Close | Previous Close | Change | |
---|---|---|---|
Australian 3-year bond (%) | 3.592 | 3.556 | 0.036 |
Australian 10-year bond (%) | 4.392 | 4.32 | 0.072 |
Australian 30-year bond (%) | 5.012 | 5.015 | -0.003 |
United States 2-year bond (%) | 3.574 | 3.555 | 0.019 |
United States 10-year bond (%) | 4.135 | 4.098 | 0.037 |
United States 30-year bond (%) | 4.7398 | 4.7007 | 0.0391 |
Overview of the Australian Bond Market
Australian government bonds saw no trading on October 6, 2025 due to the Labour Day.
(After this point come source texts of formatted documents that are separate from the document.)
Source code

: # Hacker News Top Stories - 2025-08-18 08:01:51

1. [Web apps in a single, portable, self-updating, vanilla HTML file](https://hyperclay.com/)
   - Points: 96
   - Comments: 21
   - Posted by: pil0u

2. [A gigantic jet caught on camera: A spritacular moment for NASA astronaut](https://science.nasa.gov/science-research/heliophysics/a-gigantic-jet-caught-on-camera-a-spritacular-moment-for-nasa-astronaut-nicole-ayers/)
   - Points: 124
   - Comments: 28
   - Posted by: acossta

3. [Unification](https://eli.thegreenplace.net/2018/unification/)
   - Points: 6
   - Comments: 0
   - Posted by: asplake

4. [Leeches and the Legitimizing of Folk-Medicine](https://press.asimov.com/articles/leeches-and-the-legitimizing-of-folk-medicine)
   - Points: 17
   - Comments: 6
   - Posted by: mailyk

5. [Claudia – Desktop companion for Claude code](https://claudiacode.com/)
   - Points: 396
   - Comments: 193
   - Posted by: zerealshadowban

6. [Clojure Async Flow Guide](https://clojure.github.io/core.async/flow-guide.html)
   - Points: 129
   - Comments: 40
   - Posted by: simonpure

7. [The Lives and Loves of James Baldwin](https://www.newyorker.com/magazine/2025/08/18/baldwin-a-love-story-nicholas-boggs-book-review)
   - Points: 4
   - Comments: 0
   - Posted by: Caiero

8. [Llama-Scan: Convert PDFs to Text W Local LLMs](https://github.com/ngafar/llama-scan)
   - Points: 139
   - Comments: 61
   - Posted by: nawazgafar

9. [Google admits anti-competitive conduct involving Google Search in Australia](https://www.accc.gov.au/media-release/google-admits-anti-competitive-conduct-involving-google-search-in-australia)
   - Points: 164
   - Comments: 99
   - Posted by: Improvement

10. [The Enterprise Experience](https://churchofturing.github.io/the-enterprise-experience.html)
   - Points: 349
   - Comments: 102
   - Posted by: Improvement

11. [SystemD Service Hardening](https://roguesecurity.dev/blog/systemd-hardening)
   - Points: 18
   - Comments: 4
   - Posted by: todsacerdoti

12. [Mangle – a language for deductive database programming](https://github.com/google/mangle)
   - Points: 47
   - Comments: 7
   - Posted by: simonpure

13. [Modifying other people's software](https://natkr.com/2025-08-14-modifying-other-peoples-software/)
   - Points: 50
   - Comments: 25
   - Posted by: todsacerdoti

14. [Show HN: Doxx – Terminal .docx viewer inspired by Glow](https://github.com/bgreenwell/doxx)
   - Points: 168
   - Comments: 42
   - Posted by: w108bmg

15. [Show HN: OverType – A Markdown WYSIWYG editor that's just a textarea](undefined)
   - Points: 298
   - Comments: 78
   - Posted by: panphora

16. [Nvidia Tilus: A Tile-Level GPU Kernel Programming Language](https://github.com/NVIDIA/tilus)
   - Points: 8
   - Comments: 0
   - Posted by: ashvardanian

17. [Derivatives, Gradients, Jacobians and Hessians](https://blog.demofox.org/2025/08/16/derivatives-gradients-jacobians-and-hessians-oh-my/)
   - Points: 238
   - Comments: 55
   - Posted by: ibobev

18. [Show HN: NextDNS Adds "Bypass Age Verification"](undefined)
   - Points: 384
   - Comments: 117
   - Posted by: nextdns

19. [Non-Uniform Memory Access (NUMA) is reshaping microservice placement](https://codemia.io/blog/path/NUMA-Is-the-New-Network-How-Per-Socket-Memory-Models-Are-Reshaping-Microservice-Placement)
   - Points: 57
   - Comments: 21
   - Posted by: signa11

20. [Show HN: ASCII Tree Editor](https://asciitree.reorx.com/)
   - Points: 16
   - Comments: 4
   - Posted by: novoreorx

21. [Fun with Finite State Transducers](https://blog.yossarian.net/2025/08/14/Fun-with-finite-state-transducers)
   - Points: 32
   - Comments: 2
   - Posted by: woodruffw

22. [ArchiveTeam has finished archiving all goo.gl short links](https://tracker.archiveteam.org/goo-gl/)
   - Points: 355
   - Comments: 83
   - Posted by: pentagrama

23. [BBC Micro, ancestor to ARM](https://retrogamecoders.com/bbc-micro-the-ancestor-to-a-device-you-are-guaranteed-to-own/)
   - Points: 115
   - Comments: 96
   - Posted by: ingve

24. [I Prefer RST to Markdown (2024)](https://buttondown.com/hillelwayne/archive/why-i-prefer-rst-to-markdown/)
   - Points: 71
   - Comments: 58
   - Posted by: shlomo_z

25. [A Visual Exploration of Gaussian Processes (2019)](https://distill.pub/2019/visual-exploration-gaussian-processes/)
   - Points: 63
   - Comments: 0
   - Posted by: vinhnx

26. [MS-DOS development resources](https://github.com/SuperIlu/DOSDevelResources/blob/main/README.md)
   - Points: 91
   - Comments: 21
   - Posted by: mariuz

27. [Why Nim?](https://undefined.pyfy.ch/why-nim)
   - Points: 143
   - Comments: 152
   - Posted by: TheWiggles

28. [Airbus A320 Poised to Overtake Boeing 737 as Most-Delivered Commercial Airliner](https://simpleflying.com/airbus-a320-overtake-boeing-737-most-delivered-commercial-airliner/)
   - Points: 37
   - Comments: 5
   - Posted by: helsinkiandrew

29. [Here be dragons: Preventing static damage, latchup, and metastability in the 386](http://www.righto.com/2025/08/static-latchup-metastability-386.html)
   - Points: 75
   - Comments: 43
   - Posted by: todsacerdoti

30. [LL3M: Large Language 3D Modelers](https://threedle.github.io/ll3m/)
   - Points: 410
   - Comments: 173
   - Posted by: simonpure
Overview of the US Bond Market
Treasuries sold off on October 6, 2025, with the 10-year yield rising 4 basis points to 4.16% as AI momentum and earnings optimism overshadowed shutdown data delays and fiscal worries. The 2-year advanced to 3.60%, 5-year to 3.73%, and 30-year to 4.76%. Shorter maturities held with 3-month at 3.85% and 6-month at 3.70%.
Challenger’s dialed-back September hiring amid fewer cuts signals cooling labor, with JPMorgan’s Kim Crawford noting cyclical weakness and wage stagnation supporting quarter-point cuts in October and December despite voids. Shutdown may delay trade, claims, orders, payrolls, unemployment, and earnings data, complicating Fed’s late-October decision, with Charles Schwab’s Joe Mazzola warning prolonged closure hurts growth per Treasury Secretary Scott Bessent. Barclays sees 82% S&P gain odds, but Deutsche Bank’s Parag Thatte notes overweight positioning with momentum pockets. Piper Sandler’s Craig Johnson suggests shallow pullback for better risk-reward.